What is needed is a copy of each line in the listing below that contains "size".

(MATERIAL SUPPLIED Opens)

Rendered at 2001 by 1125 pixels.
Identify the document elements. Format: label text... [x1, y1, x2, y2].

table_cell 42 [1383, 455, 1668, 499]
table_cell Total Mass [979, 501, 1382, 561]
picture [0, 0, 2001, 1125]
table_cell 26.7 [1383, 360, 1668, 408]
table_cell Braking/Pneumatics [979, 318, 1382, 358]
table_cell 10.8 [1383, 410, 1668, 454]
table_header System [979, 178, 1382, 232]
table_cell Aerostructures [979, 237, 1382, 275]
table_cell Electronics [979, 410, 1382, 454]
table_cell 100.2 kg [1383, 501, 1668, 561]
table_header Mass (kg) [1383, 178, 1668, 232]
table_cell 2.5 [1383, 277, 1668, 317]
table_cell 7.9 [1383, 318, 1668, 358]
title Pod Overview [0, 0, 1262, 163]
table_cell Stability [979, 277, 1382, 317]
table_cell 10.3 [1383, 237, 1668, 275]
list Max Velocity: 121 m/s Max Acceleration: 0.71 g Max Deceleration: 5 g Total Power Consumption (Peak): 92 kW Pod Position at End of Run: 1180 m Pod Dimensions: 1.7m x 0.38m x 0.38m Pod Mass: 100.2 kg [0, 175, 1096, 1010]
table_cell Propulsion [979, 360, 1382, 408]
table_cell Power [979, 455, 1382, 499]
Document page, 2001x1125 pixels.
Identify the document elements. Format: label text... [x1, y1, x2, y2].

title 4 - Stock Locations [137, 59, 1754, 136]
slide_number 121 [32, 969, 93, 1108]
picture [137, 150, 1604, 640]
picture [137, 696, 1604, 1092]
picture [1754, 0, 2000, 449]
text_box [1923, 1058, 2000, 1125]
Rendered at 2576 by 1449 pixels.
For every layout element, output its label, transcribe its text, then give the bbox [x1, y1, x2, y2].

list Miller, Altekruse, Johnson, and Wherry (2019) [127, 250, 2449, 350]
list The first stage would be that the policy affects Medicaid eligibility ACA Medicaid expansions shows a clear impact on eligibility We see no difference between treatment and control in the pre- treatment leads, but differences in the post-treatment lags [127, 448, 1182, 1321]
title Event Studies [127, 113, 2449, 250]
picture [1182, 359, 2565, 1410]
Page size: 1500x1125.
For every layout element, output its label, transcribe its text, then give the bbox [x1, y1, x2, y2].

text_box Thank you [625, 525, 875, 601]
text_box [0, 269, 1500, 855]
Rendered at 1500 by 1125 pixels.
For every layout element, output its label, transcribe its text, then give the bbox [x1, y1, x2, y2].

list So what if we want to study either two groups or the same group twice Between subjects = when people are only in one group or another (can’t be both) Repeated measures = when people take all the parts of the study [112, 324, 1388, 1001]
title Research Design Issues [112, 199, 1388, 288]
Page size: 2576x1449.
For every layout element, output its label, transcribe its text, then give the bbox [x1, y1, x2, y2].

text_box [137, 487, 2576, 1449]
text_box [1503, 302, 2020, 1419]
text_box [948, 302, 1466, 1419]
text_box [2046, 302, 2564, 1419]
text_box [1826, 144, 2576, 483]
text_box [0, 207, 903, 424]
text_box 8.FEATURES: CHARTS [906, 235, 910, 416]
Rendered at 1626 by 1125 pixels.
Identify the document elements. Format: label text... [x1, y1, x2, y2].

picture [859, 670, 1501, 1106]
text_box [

(MATERIAL SUPPLIED Closes)

[EXERCISE SOLUTION]:
Page size: 1500x1125.
Page size: 2576x1449.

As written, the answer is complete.